RECORDED DATA:
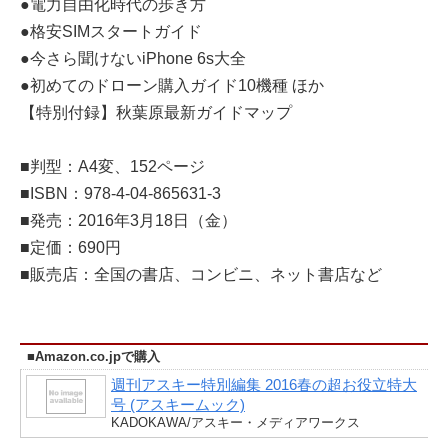
●電力自由化時代の歩き方
●格安SIMスタートガイド
●今さら聞けないiPhone 6s大全
●初めてのドローン購入ガイド10機種 ほか
【特別付録】秋葉原最新ガイドマップ
■判型：A4変、152ページ
■ISBN：978-4-04-865631-3
■発売：2016年3月18日（金）
■定価：690円
■販売店：全国の書店、コンビニ、ネット書店など
■Amazon.co.jpで購入
週刊アスキー特別編集 2016春の超お役立特大
号 (アスキームック)
KADOKAWA/アスキー・メディアワークス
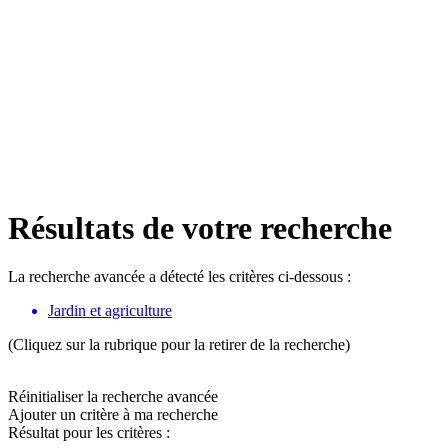
Résultats de votre recherche
La recherche avancée a détecté les critères ci-dessous :
Jardin et agriculture
(Cliquez sur la rubrique pour la retirer de la recherche)
Réinitialiser la recherche avancée
Ajouter un critère à ma recherche
Résultat pour les critères :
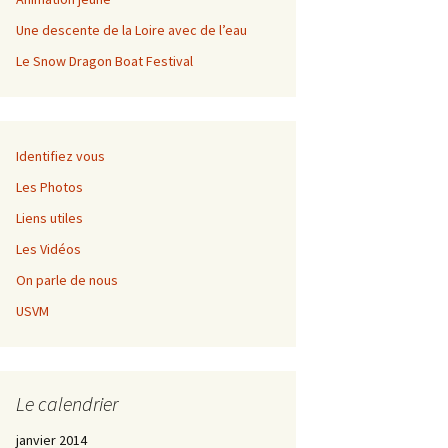
Championnat régional de
fond
Une descente de la Loire avec de l’eau
Le Snow Dragon Boat Festival
Grangent Kayak Rando
Règlement
Championnat régional de
Inscription
fond
Identifiez vous
Les Photos
Liens utiles
Les Vidéos
On parle de nous
USVM
Le calendrier
janvier 2014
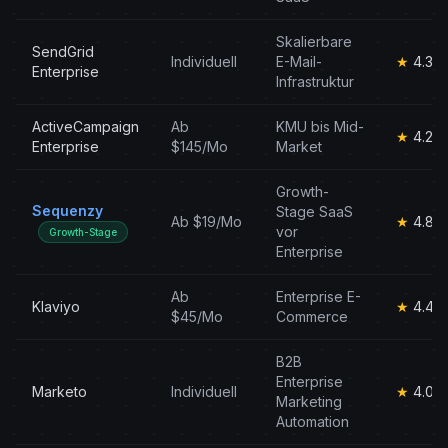
Skalierbare
SendGrid
Individuell
E-Mail-
★
4.3
Enterprise
Infrastruktur
ActiveCampaign
Ab
KMU bis Mid-
★
4.2
Enterprise
$145/Mo
Market
Growth-
Sequenzy
Stage SaaS
Ab $19/Mo
★
4.8
vor
Growth-Stage
Enterprise
Ab
Enterprise E-
Klaviyo
★
4.4
$45/Mo
Commerce
B2B
Enterprise
Marketo
Individuell
★
4.0
Marketing
Automation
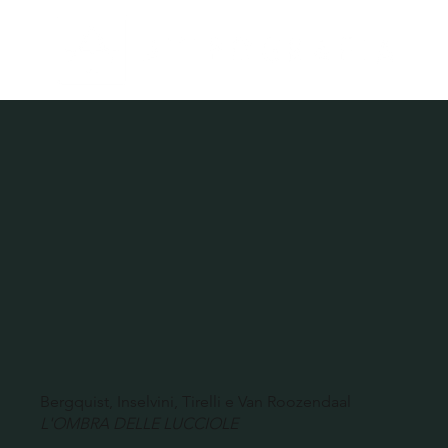
Bergquist, Inselvini, Tirelli e Van Roozendaal
L'OMBRA DELLE LUCCIOLE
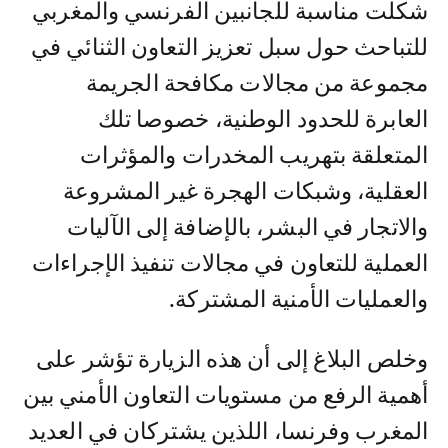
ولفت المصدر ذاته إلى أن هذه الزيارة
شكلت مناسبة للجانبين الفرنسي والمغربي
للتباحث حول سبل تعزيز التعاون الثنائي في
مجموعة من مجالات مكافحة الجريمة
العابرة للحدود الوطنية، خصوصا تلك
المتعلقة بتهريب المخدرات والمؤثرات
العقلية، وشبكات الهجرة غير المشروعة
والاتجار في البشر، بالإضافة إلى الآليات
العملية للتعاون في مجالات تنفيذ الإجراءات
والعمليات الأمنية المشتركة.
وخلص البلاغ إلى أن هذه الزيارة تؤشر على
أهمية الرفع من مستويات التعاون الأمني بين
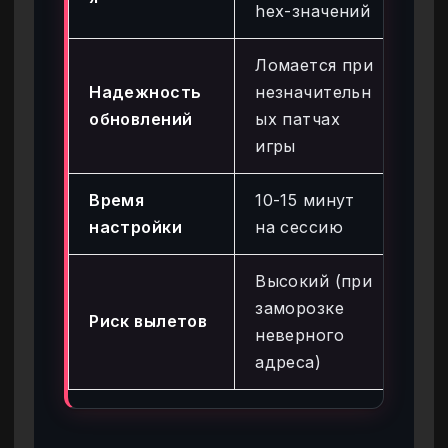
hex-значений
од
Ломается при
Ав
Надежность
незначительн
и 
обновлений
ых патчах
ук
игры
па
Время
10-15 минут
Ме
настройки
на сессию
се
Высокий (при
Ни
заморозке
Риск вылетов
(п
неверного
см
адреса)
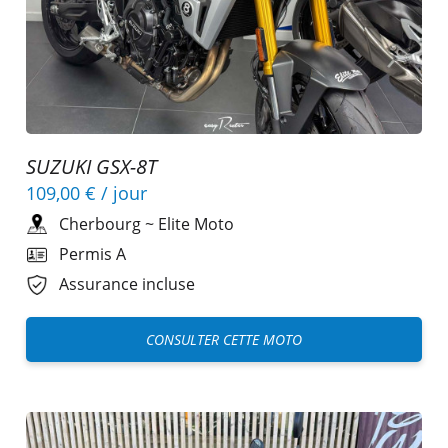
SUZUKI GSX-8T
109,00 €
/ jour
Cherbourg
~
Elite Moto
Permis A
Assurance incluse
CONSULTER CETTE MOTO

ASSIGNMENT: Extract every line above verbatim and in its original order, omitting the pictures from your answer.

PROBLEM SOLUTION:
●電力自由化時代の歩き方
●格安SIMスタートガイド
●今さら聞けないiPhone 6s大全
●初めてのドローン購入ガイド10機種 ほか
【特別付録】秋葉原最新ガイドマップ
■判型：A4変、152ページ
■ISBN：978-4-04-865631-3
■発売：2016年3月18日（金）
■定価：690円
■販売店：全国の書店、コンビニ、ネット書店など
■Amazon.co.jpで購入
週刊アスキー特別編集 2016春の超お役立特大
号 (アスキームック)
KADOKAWA/アスキー・メディアワークス
Résultats de votre recherche
La recherche avancée a détecté les critères ci-dessous :
Jardin et agriculture
(Cliquez sur la rubrique pour la retirer de la recherche)
Réinitialiser la recherche avancée
Ajouter un critère à ma recherche
Résultat pour les critères :
Championnat régional de
fond
Une descente de la Loire avec de l’eau
Le Snow Dragon Boat Festival
Grangent Kayak Rando
Règlement
Championnat régional de
Inscription
fond
Identifiez vous
Les Photos
Liens utiles
Les Vidéos
On parle de nous
USVM
Le calendrier
janvier 2014
Skalierbare
SendGrid
Individuell
E-Mail-
★
4.3
Enterprise
Infrastruktur
ActiveCampaign
Ab
KMU bis Mid-
★
4.2
Enterprise
$145/Mo
Market
Growth-
Sequenzy
Stage SaaS
Ab $19/Mo
★
4.8
vor
Growth-Stage
Enterprise
Ab
Enterprise E-
Klaviyo
★
4.4
$45/Mo
Commerce
B2B
Enterprise
Marketo
Individuell
★
4.0
Marketing
Automation
Bergquist, Inselvini, Tirelli e Van Roozendaal
L'OMBRA DELLE LUCCIOLE
ولفت المصدر ذاته إلى أن هذه الزيارة
شكلت مناسبة للجانبين الفرنسي والمغربي
للتباحث حول سبل تعزيز التعاون الثنائي في
مجموعة من مجالات مكافحة الجريمة
العابرة للحدود الوطنية، خصوصا تلك
المتعلقة بتهريب المخدرات والمؤثرات
العقلية، وشبكات الهجرة غير المشروعة
والاتجار في البشر، بالإضافة إلى الآليات
العملية للتعاون في مجالات تنفيذ الإجراءات
والعمليات الأمنية المشتركة.
وخلص البلاغ إلى أن هذه الزيارة تؤشر على
أهمية الرفع من مستويات التعاون الأمني بين
hex-значений
од
Ломается при
Ав
Надежность
незначительн
и 
обновлений
ых патчах
ук
игры
па
Время
10-15 минут
Ме
настройки
на сессию
се
Высокий (при
Ни
заморозке
Риск вылетов
(п
неверного
см
адреса)
SUZUKI GSX-8T
109,00 €
/ jour
Cherbourg
~
Elite Moto
Permis A
Assurance incluse
CONSULTER CETTE MOTO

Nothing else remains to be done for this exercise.